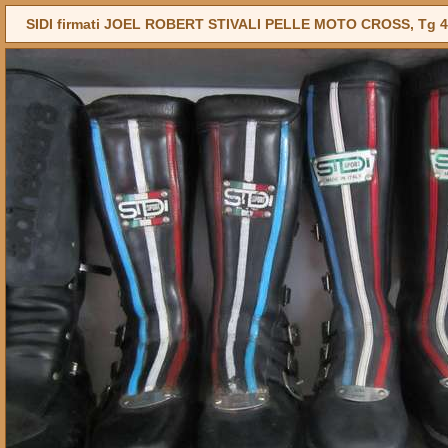
SIDI firmati JOEL ROBERT STIVALI PELLE MOTO CROSS, Tg 4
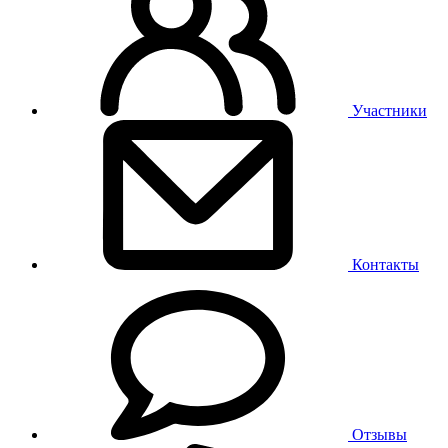
Участники
Контакты
Отзывы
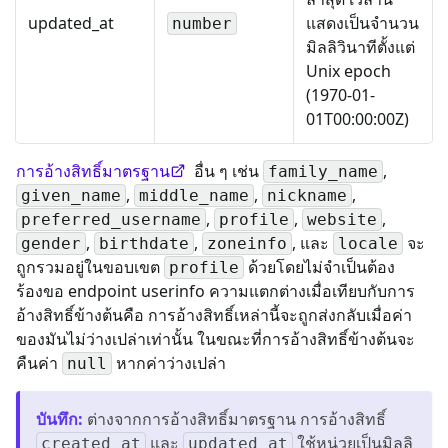
updated_at
แสดงเป็นจำนวน
number
มิลลิวินาทีตั้งแต่
Unix epoch
(1970-01-
01T00:00:00Z)
การอ้างสิทธิ์มาตรฐาน
อื่น ๆ เช่น
,
family_name
,
,
,
given_name
middle_name
nickname
,
,
,
preferred_username
profile
website
,
,
, และ
จะ
gender
birthdate
zoneinfo
locale
ถูกรวมอยู่ในขอบเขต
ด้วยโดยไม่จำเป็นต้อง
profile
ร้องขอ endpoint userinfo ความแตกต่างเมื่อเทียบกับการ
อ้างสิทธิ์ข้างต้นคือ การอ้างสิทธิ์เหล่านี้จะถูกส่งกลับเมื่อค่า
ของมันไม่ว่างเปล่าเท่านั้น ในขณะที่การอ้างสิทธิ์ข้างต้นจะ
คืนค่า
หากค่าว่างเปล่า
null
บันทึก
:
ต่างจากการอ้างสิทธิ์มาตรฐาน การอ้างสิทธิ์
และ
ใช้หน่วยเป็นมิลลิ
created_at
updated_at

○ ○ ○

What you should do: Go through the listing above and retype it exactly, skipping every picture.

Answer section:
SIDI firmati JOEL ROBERT STIVALI PELLE MOTO CROSS, Tg 4
Участники
Контакты
Отзывы
updated_at
แสดงเป็นจำนวน
number
มิลลิวินาทีตั้งแต่
Unix epoch
(1970-01-
01T00:00:00Z)
การอ้างสิทธิ์มาตรฐาน
อื่น ๆ เช่น
,
family_name
,
,
,
given_name
middle_name
nickname
,
,
,
preferred_username
profile
website
,
,
, และ
จะ
gender
birthdate
zoneinfo
locale
ถูกรวมอยู่ในขอบเขต
ด้วยโดยไม่จำเป็นต้อง
profile
ร้องขอ endpoint userinfo ความแตกต่างเมื่อเทียบกับการ
อ้างสิทธิ์ข้างต้นคือ การอ้างสิทธิ์เหล่านี้จะถูกส่งกลับเมื่อค่า
ของมันไม่ว่างเปล่าเท่านั้น ในขณะที่การอ้างสิทธิ์ข้างต้นจะ
คืนค่า
หากค่าว่างเปล่า
null
บันทึก
:
ต่างจากการอ้างสิทธิ์มาตรฐาน การอ้างสิทธิ์
และ
ใช้หน่วยเป็นมิลลิ
created_at
updated_at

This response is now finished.